Morwell Industry Development Group chair Ian Smith told The Express his company’s proposed Hidro+ Power Generation Plant was “commercially ready” and could ultimately create between 350 and 500 local jobs on-site at the current Di Fabro Works Complex in Morwell, for which it had a conditional purchase contract, but was battling restrictive Federal Government accreditations for renewable sources.
MIDG lodged a planning permit with Latrobe City Council in recent weeks and Mr Smith claimed the company intended to proceed with its initial multi-million dollar 100 megawatt stand-alone generation facility, but government support would expedite those plans.
The group, a “special purpose company” formed to action a Centium Electric Limited and Hidro+ Generation Technology partnership proposal, made a submission to the Federal Government’s recent Renewable Energy Target Review issues paper, recommending the reinstatement of original accreditations for “all electricity generation using non-fossil, or fuel derived from renewable and sustainable sources”.
It said despite legislating a Clean Energy Funding Corporation, the government provided no incentives and credits “other than for solar and wind”, both of which MIDG said had contributed little to clean energy or job skills “for two decades now”.
In contrast, MIDG claimed its project promised “zero emissions and no use of fuel” but could not “obtain assistance” in the way similarly innovative proposals were being embraced and progressed internationally.
The local proposal would see an initial 100 units constructed – enough to power up to 1200 local homes, Mr Smith said.
The grand vision, should permits be approved, financial backing secured and power purchase agreements obtained, would be a $4.3 billion,1000 MW generation capacity plant employing more than 500 people and incorporating an engineering and manufacturing training facility.
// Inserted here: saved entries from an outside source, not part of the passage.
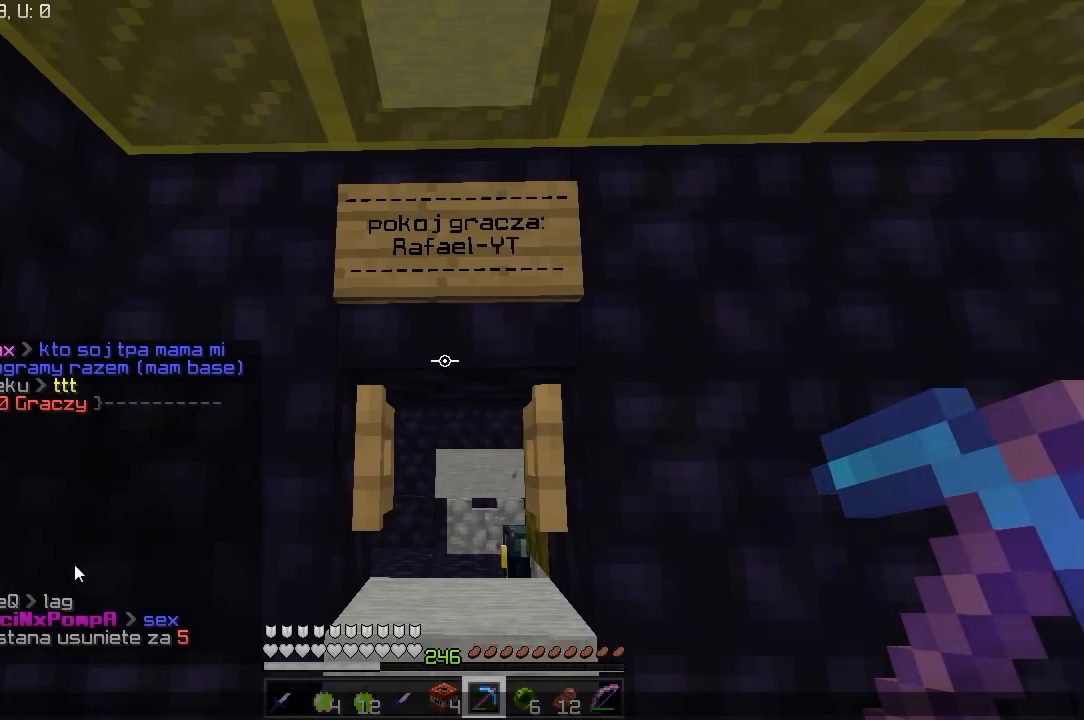
{"keys": [], "mouse": [], "events": []}
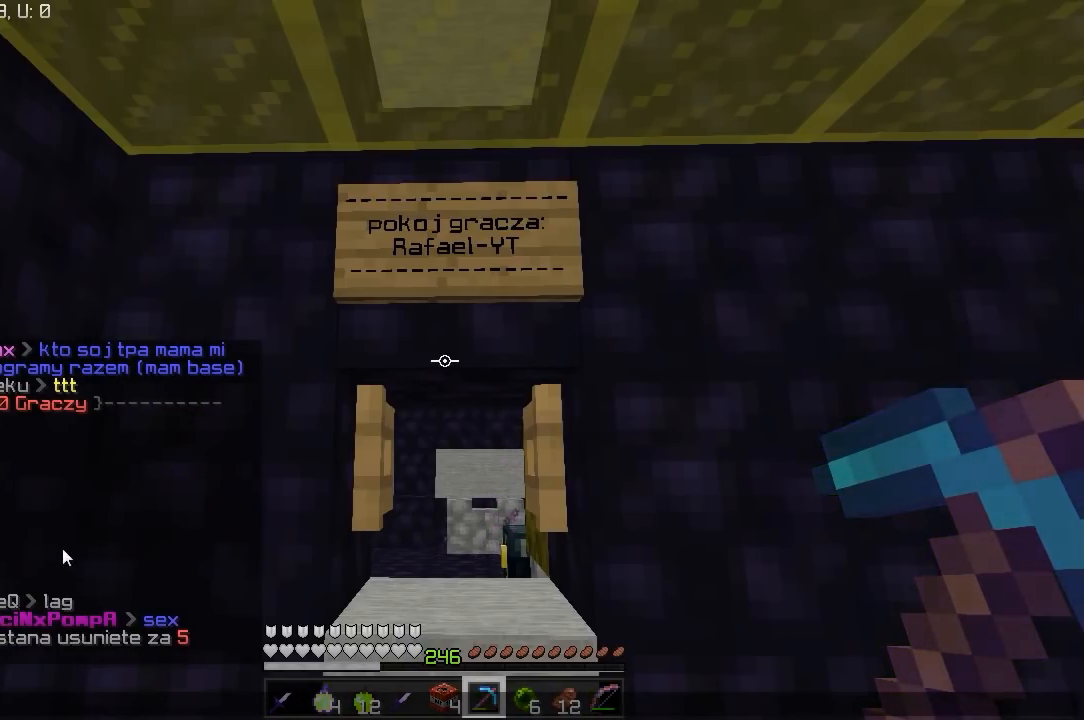
{"keys": [], "mouse": [], "events": []}
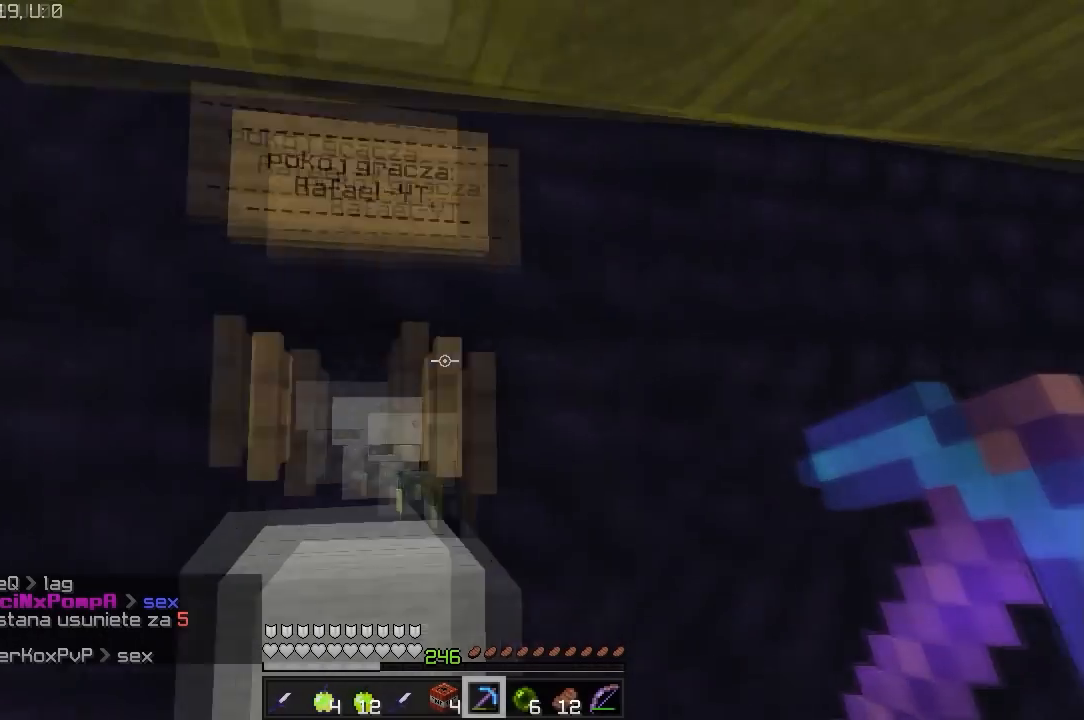
{"keys": [], "mouse": [], "events": []}
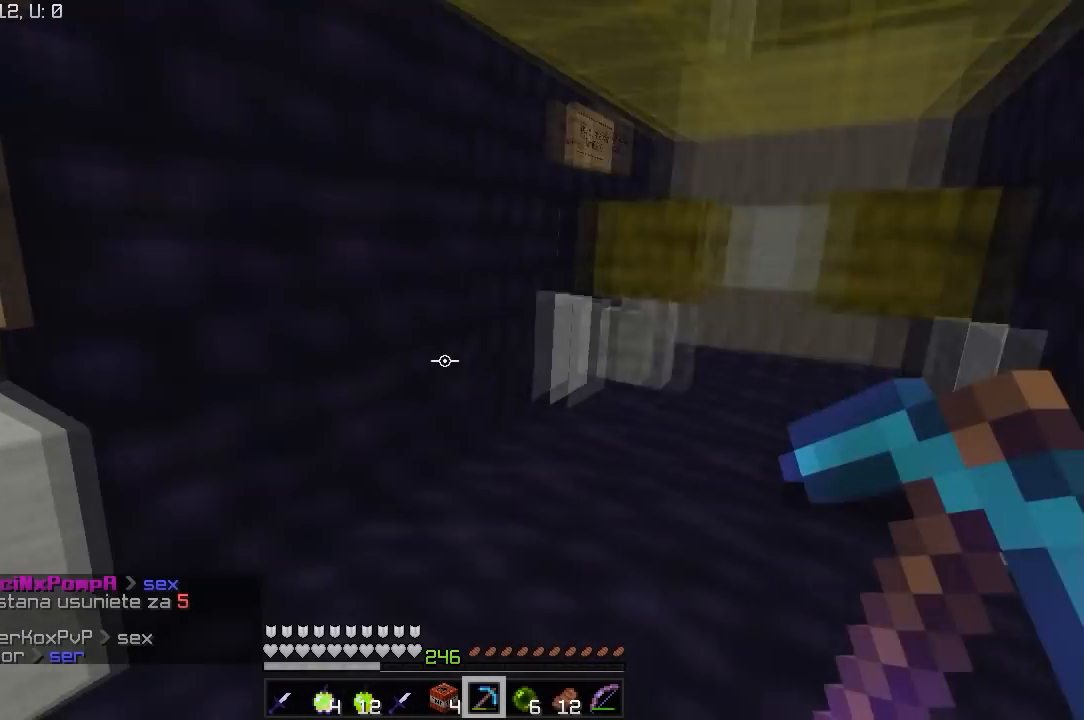
{"keys": ["d", "w"], "mouse": [], "events": [[50, "w", "down"], [300, "a", "down"], [450, "d", "down"], [483, "a", "up"]]}
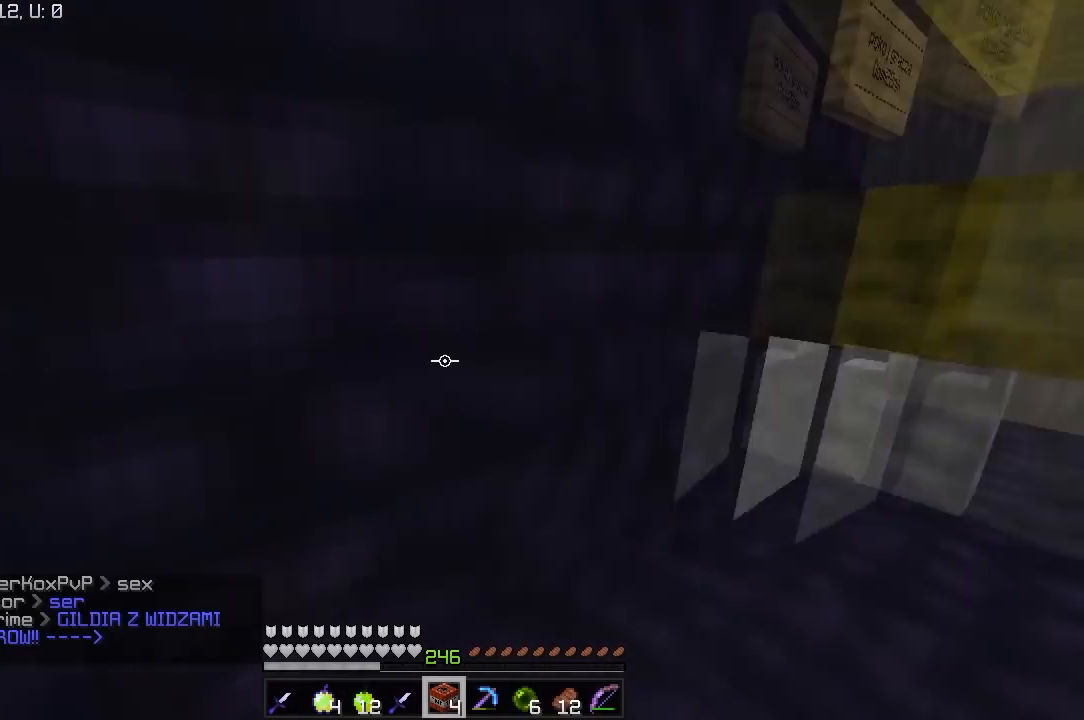
{"keys": ["a", "w"], "mouse": [], "events": [[67, "w", "up"], [100, "a", "down"], [167, "d", "up"], [400, "w", "down"]]}
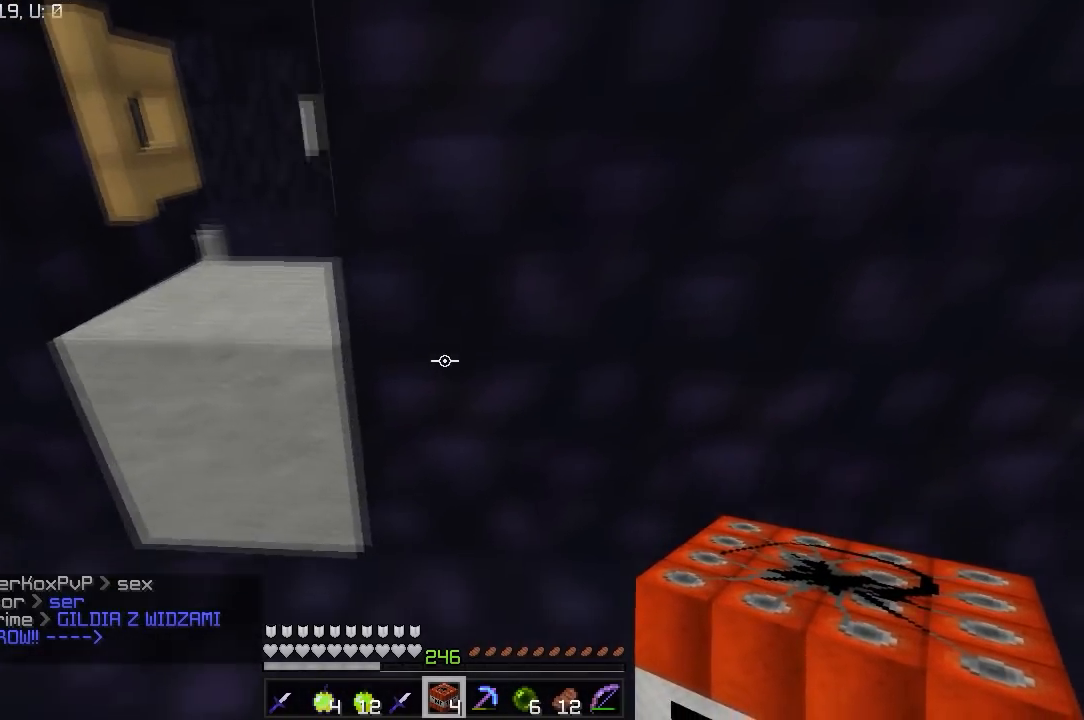
{"keys": ["d"], "mouse": [], "events": [[67, "w", "up"], [250, "s", "down"], [400, "d", "down"], [417, "s", "up"], [433, "a", "up"]]}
For now, however, Mr Smith said the Federal Government needed to be open to innovative renewable sources such as the MIDG carbon-neutral proposal for Australia’s first Hidro + Generator Plant – an off-grid project operating its own distribution company to supply to local communities and feed into the National Electricity Market.
MIDG has also called on the Federal Government to reinstate “accreditation for co-firing using biomass for coal-fired generators” to assist “dirty” generators like those in the Latrobe Valley.
Mr Smith said original Renewable Energy (Electricity) Act 2000 proposals had been rejected in response to pressure from environmental groups external to the Valley.
“Once a power station could say it would use biomass to help reduce its emissions but (external) opposition stopped that…and those who oppose it don’t live here,” he said.
Mr Smith maintained if a proposal was “environmentally sensitive, lowers emissions and creates jobs, it should be okay”.
“Other countries are prepared to look at all sorts of residues and options and they say that, by 2020, 20 per cent of all power stations’ power must be green.
“Biomass is the fourth largest resource on the planet and our government has banned it,” he said.
Biomass, however, is central to only one of MIDG’s proposals, with its major project reliant on “pumped water storage and mass-energy transformation”.
“These politicians don’t live here and they don’t understand the implication of dropping some words out of policy… they are dictating to us and we are stuck here paying even more per kilowatt for electricity (than they do in Melbourne),” Mr Smith said.
Submissions to the REEA White Paper close this week.